I am still waiting to hear back from Sirius regarding the 8 questions that I've submitted to investors relations following the announcement. I hope these answers will shed some light on what I think is a good company and one that is deeply and sadly misunderstood by both longs and shorts. I think Sirius will eventually break $2.18, and then trend higher, because my target remains $2.50. But in the near term, absent some sort of anomaly, it will unlikely happen until the company raises guidance and give Wall Street what it wants by hitting major league home runs in major league parks. Simply put, Sirius needs to raise its own level of expectations, and it can start by addressing some of the points above.

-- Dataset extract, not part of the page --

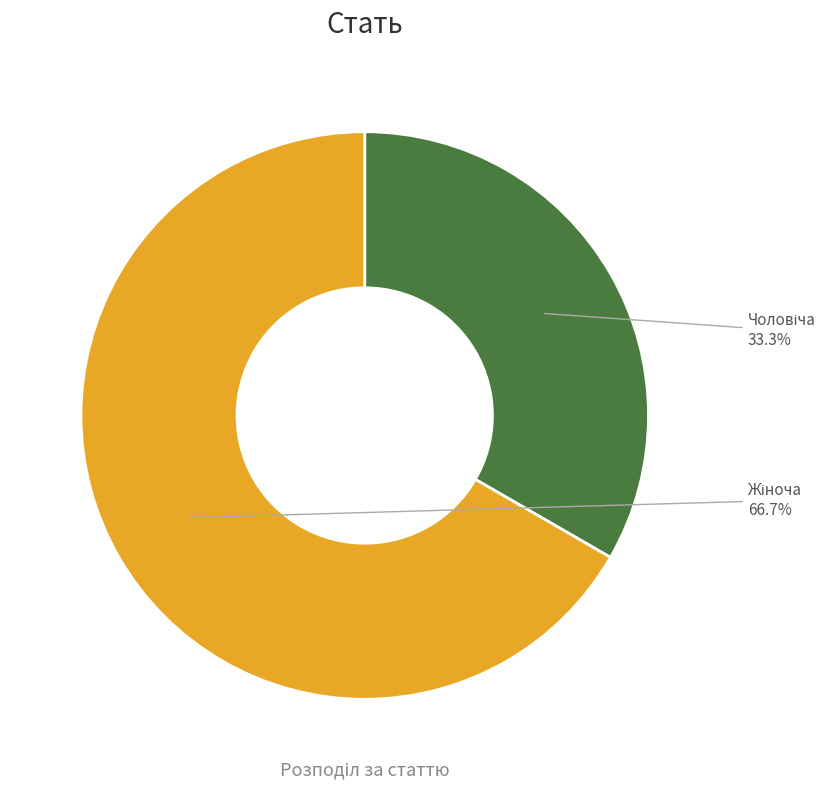

What is the majority slice?

Жіноча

I am bullish long term on Alcoa, but I think it is also time to take some profits off the table. I think the trader side of me has over taken what I think is a great company long term. But in the near term (before the market pulls back) it is hard to ignore its YTD gains. However, for those with a not so (admittedly) narrow view of the market, here are some things to consider for the company.
The case for Alcoa is simple: Aluminum will always be needed in our everyday lives. When you couple this fact with the company's shares being undervalued, it makes for a great investment. Investors need to consider that Alcoa's stock is worth slightly more than the $9.65 billion in tangible book value on its balance sheet. Yet that book value figure is quite understated because the value of a number of manufacturing facilities has been written down due to depletion. In terms of replacement value, if one were to build Alcoa's factories from scratch, then you're likely looking at a market value closer to 40% lower than the real value of the company's assets.
Equally important, Alcoa should remain free cash flow positive, even if the global economy slumps further in 2012. A weak economy would actually benefit Alcoa as higher-cost rivals get flushed out. As it stands, many aluminum producers are operating at a loss with aluminum trading for roughly $1 a pound. That's a price point at which Alcoa can still turn a profit. The fact of the matter is aluminum and many of its characteristics are needed in several large business productions mainly for its high strength to weight ratio as well as its ability to resist corrosion. Because of this, several large companies should become large consumers of aluminum as they evolve into utilizing it more into large consumer items such as vehicles and home appliances.